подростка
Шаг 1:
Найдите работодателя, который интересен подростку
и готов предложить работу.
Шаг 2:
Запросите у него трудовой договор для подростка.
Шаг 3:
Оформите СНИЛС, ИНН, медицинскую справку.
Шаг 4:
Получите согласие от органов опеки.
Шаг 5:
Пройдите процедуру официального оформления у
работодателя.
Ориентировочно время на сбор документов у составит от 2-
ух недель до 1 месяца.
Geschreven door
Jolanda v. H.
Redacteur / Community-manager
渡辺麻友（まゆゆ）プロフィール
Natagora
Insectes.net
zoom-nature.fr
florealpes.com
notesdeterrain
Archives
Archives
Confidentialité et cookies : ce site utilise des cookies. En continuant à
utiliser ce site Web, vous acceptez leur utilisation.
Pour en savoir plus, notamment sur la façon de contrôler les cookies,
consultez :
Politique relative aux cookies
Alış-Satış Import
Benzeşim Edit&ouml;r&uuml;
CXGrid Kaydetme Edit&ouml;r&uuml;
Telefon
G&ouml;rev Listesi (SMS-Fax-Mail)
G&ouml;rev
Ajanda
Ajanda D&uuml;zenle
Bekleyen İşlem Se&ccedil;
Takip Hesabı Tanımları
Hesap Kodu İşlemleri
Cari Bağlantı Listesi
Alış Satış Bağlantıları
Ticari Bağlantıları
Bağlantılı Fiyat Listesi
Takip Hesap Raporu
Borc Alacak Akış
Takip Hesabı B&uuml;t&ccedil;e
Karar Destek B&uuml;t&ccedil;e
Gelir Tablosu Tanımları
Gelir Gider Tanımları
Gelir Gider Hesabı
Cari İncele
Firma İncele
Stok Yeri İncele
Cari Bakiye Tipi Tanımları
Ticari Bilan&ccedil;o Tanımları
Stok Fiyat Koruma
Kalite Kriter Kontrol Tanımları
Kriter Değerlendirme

# What is needed
Could you find every line in the records above that has the string "uuml" and copy it?

# Task output
Benzeşim Edit&ouml;r&uuml;
CXGrid Kaydetme Edit&ouml;r&uuml;
Ajanda D&uuml;zenle
Takip Hesabı B&uuml;t&ccedil;e
Karar Destek B&uuml;t&ccedil;e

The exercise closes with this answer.